Мона смотрела на него, внезапно почувствовав тревогу.

— Что-то не так? — спросила она. — Тебе плохо?

Бергхаммер открыл рот, чтобы ответить. У него на лбу выступил пот, и он расстегнул ворот рубашки. Он страшно побледнел, а вокруг его губ образовалось странное белое кольцо.

— Мартин, что…

Не успела Мона договорить, как Бергхаммер упал со стула, будто какая-то невидимая сила снесла его на пол. Мона вскочила и обежала вокруг стола. Бергхаммер распростерся на полу как мертвый, а возле него лежал опрокинутый стул.

10

Пятница, 25.07, 5 часов 6 минут

После того как приехала «скорая помощь» и санитары забрали Бергхаммера с собой, — он уже снова задышал, после того как Мона сделала ему массаж сердца и искусственное дыхание «рот в нос», но все равно его состояние было неважным, как сказал один из санитаров, — Мона и Фишер остались в кухне одни.
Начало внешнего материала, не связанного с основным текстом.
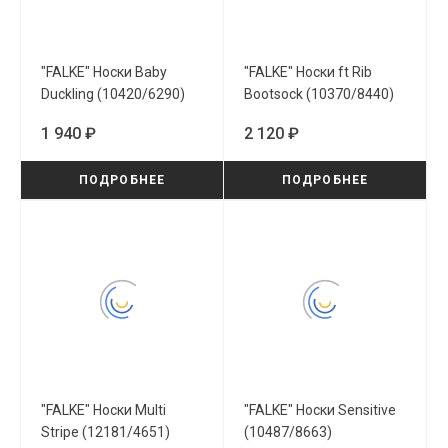
"FALKE" Носки Baby
"FALKE" Носки ft Rib
Duckling (10420/6290)
Bootsock (10370/8440)
1 940 ₽
2 120 ₽
ПОДРОБНЕЕ
ПОДРОБНЕЕ
"FALKE" Носки Multi
"FALKE" Носки Sensitive
Stripe (12181/4651)
(10487/8663)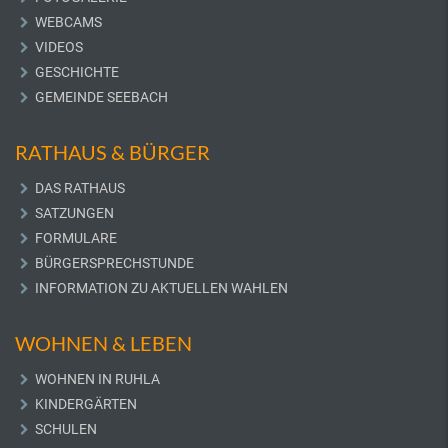
WEBCAMS
VIDEOS
GESCHICHTE
GEMEINDE SEEBACH
RATHAUS & BÜRGER
DAS RATHAUS
SATZUNGEN
FORMULARE
BÜRGERSPRECHSTUNDE
INFORMATION ZU AKTUELLEN WAHLEN
WOHNEN & LEBEN
WOHNEN IN RUHLA
KINDERGÄRTEN
SCHULEN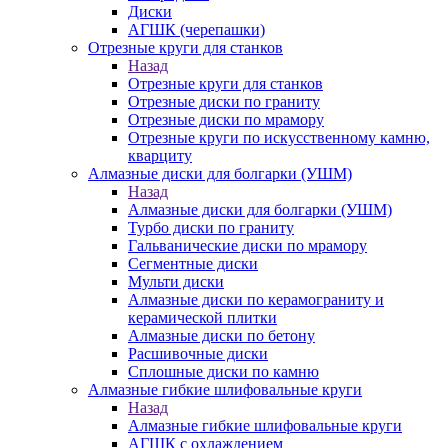
Диски
АГШК (черепашки)
Отрезные круги для станков
Назад
Отрезные круги для станков
Отрезные диски по граниту
Отрезные диски по мрамору
Отрезные круги по искусственному камню,
кварциту
Алмазные диски для болгарки (УШМ)
Назад
Алмазные диски для болгарки (УШМ)
Турбо диски по граниту
Гальванические диски по мрамору
Сегментные диски
Мульти диски
Алмазные диски по керамограниту и
керамической плитки
Алмазные диски по бетону
Расшивочные диски
Сплошные диски по камню
Алмазные гибкие шлифовальные круги
Назад
Алмазные гибкие шлифовальные круги
АГШК с охлаждением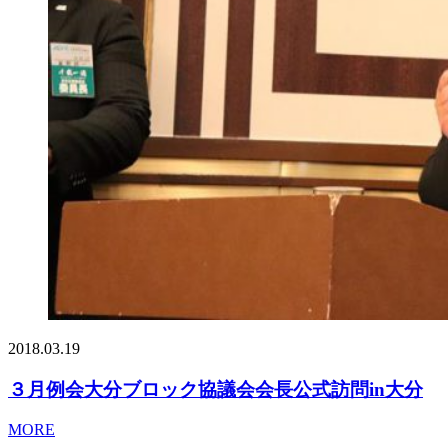
2018.03.19
３月例会大分ブロック協議会会長公式訪問in大分
MORE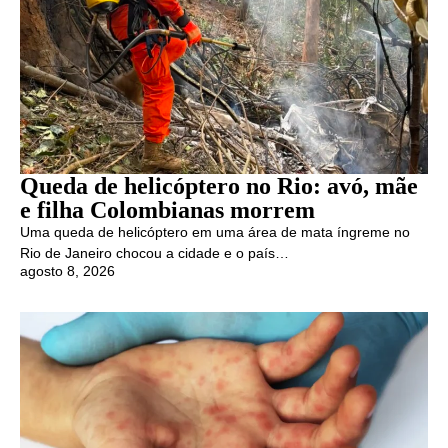
Queda de helicóptero no Rio: avó, mãe
e filha Colombianas morrem
Uma queda de helicóptero em uma área de mata íngreme no
Rio de Janeiro chocou a cidade e o país…
agosto 8, 2026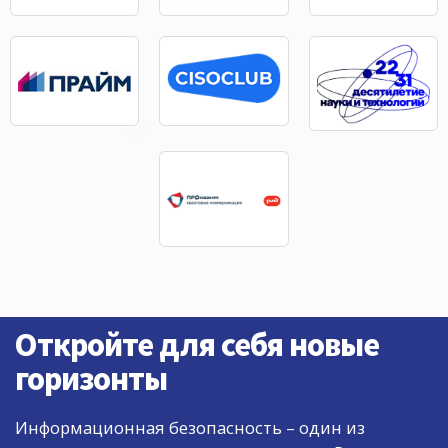
Откройте для себя новые
горизонты
Информационная безопасность – один из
Перед ними лежали письма сына Хельги Кайзер, Обыск в доме шел к завершению, полицейские из Марбурга удалились, удалось даже избавиться от несимпатичного обер-комиссара Ферхабера. Труп Хельги Кайзер увезли, и через пару часов он будет лежать у Герцога, на одном из столов для вскрытия. Дом, после того как его покинула армия полицейских, казался одиноким и пустым. За окном рассветало, и миллиард птичек распевал во все горло, радуясь наступающему дню.

— Как насчет завещания Хельги Кайзер? — спросила Мона без особой надежды.

Она уже много часов не спала и не ела, но в данный момент ей это было все равно.

— Ничего не нашли, — ответил Фишер.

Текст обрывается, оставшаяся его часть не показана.